----- Excerpt provided

For a video lesson, Watch Gluten Free Mama demonstrate making gluten free pies at the Salt Lake City Gluten Free Expo. Click Here to Watch.
Fluting the Edges
- Take a fork and just use the edges and press into the crust all the way around the edge of the crust.
- Take your second and third finger and place them on the inside of the rim and place your thumb on the opposite side and squeeze together. Repeat. This will create a scalloped edge.
- Take the edge of your pinky finger and gently press into the dough at an angle all the way around the edges creating a wave like design.
- Take a spoon, with the tip facing the center of the pie, press the spoon into the dough with the edge at the inside edge of the rim. Then move it back in the same spot about 1/4 inch, pressing gently again. Repeat all the way around. This makes a beautiful decorative edge.
- Roll out extra dough. Using miniature cookie cutter, cut out shapes like leaves or apples and press the cutouts centered on the rim in sets of two or three, leaving a few gaps if desired around the edge of the pan. Be sure to not let the edge of the cutouts hang to far over, because they could break when removing pie from oven.
- Do not put dough in refrigerator. You can after it’s rolled out and fluted, but not before you roll it out.
- Choose a good 10 inch ceramic pie plate or pyrex glass pie plate. For quiches use a pie plate that has 2 inch sides.

----------
----- Study material

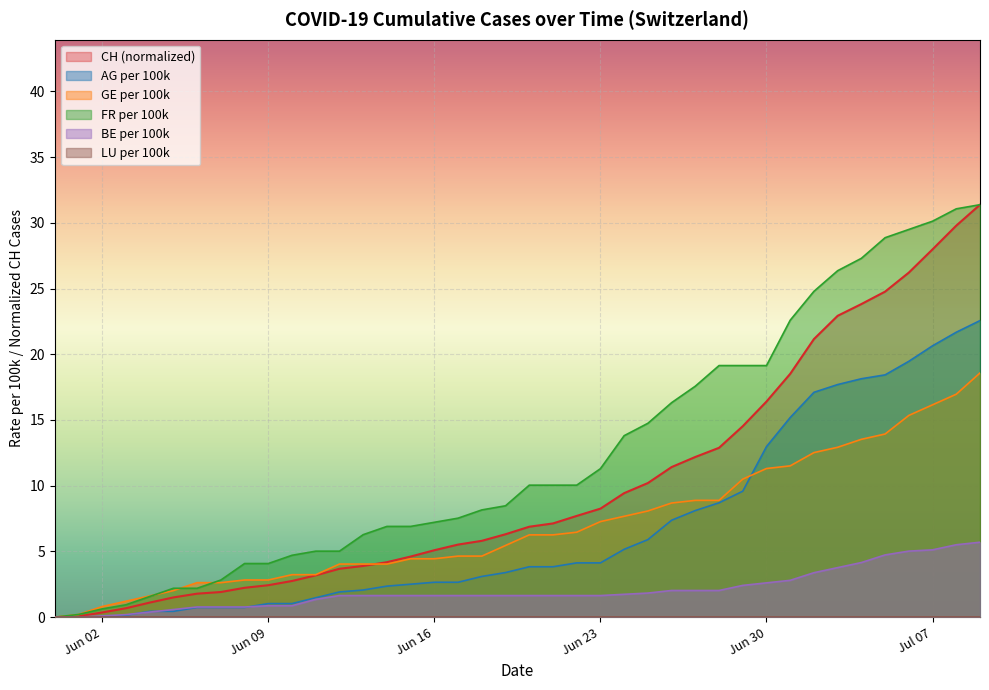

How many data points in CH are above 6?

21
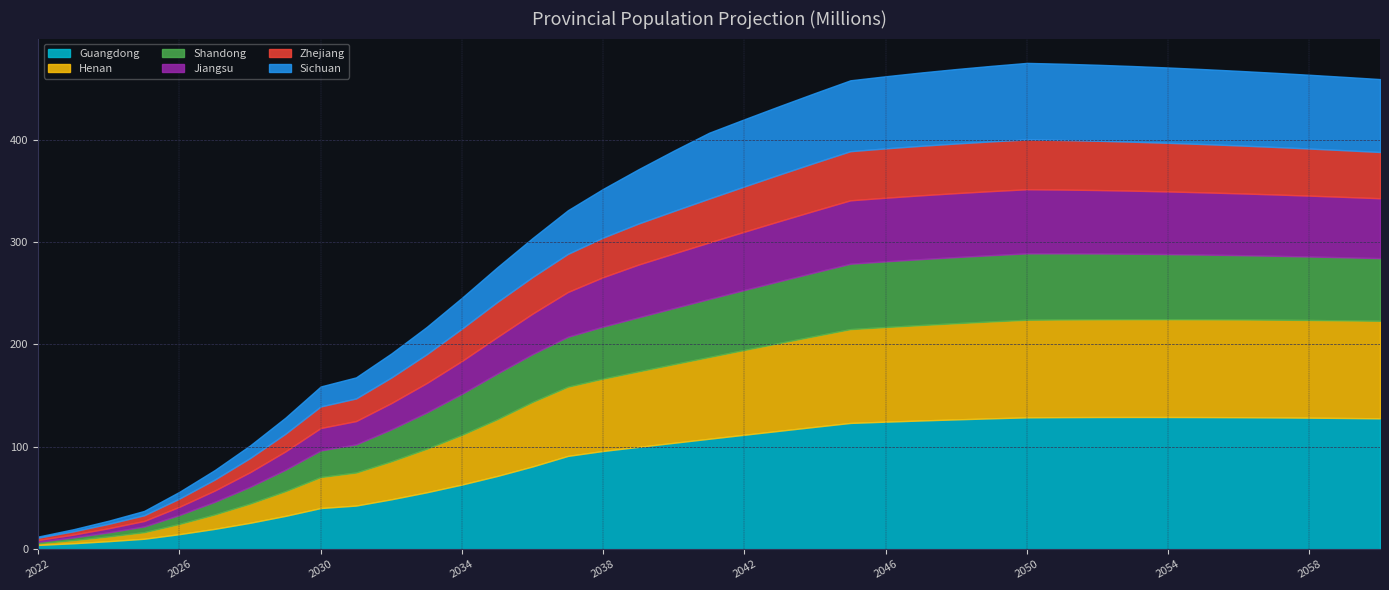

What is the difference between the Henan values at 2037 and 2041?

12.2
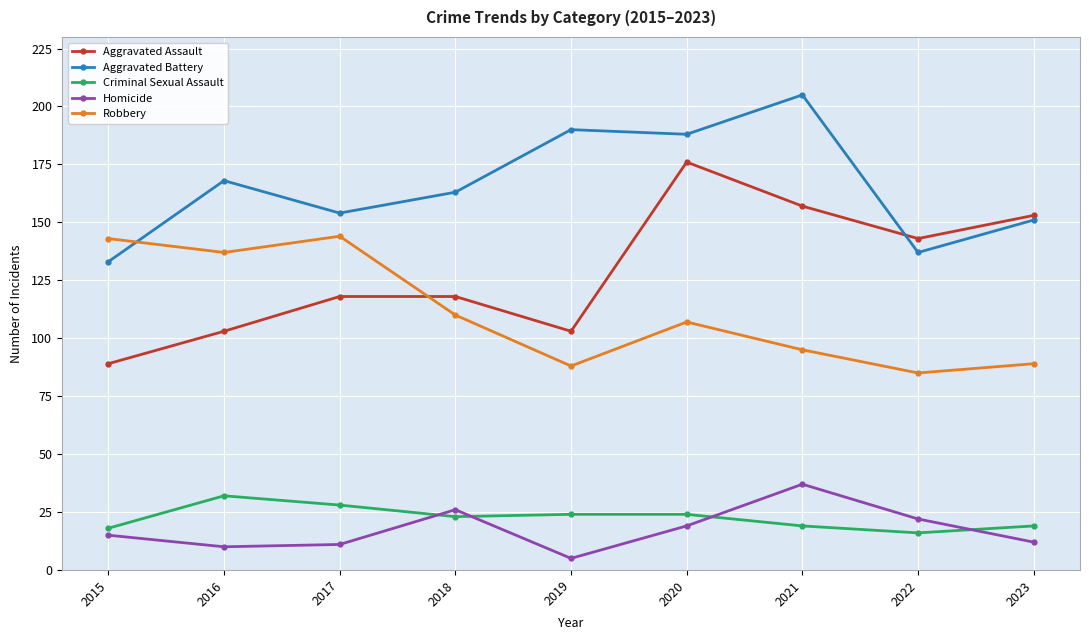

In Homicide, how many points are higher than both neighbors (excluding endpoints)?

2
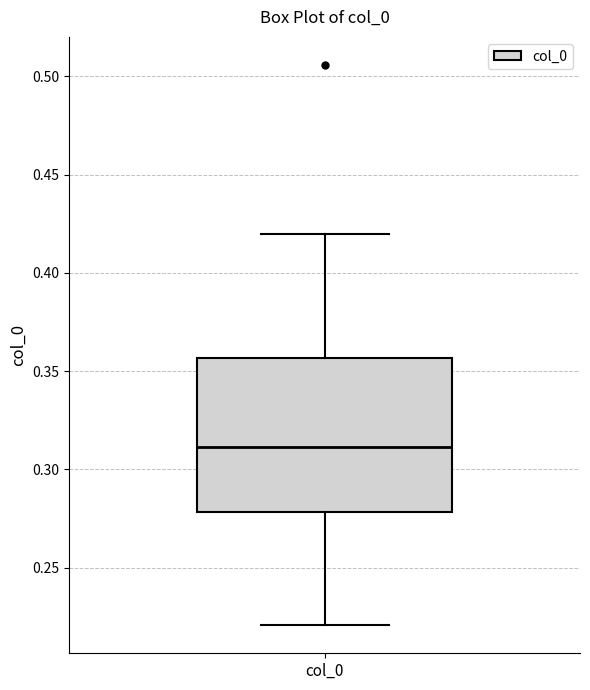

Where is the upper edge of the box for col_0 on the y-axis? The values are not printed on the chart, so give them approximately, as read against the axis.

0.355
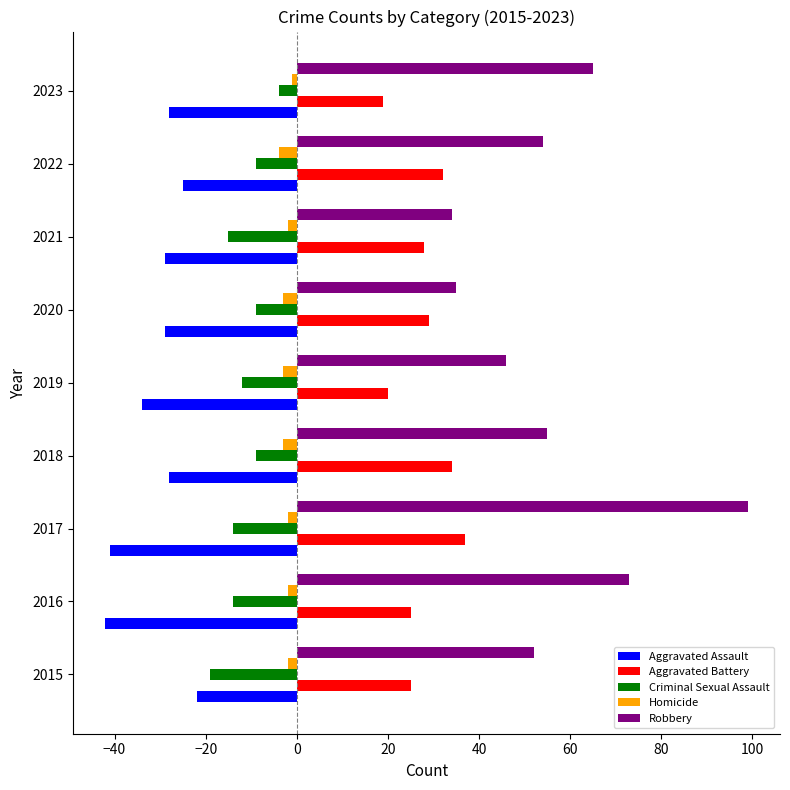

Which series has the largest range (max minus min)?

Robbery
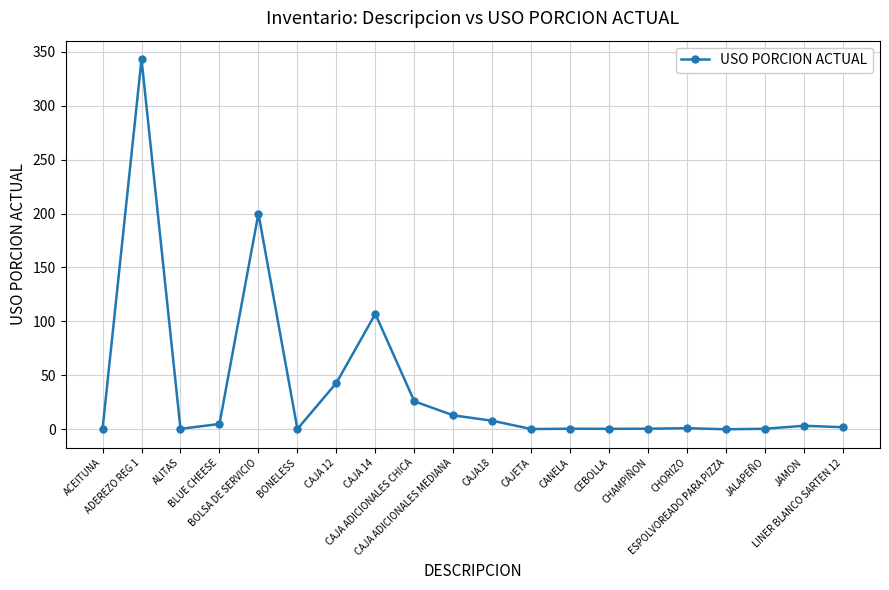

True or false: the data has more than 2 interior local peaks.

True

----------

■ Exercise set ■
A) In the pie crust tips, what depth of sides should a pie plate have when making a quiche?
B) List every kitchen utensil the pie crust tips use to decorate the edge of a crust.
C) According to the pie crust tips, why shouldn't dough cutouts placed on the rim hang too far over the edge?

■ Your written answers ■
A) It should have 2-inch sides.

B)
- A fork
- A spoon
- A miniature cookie cutter

C) Cutouts that hang too far over the edge could break when the pie is removed from the oven.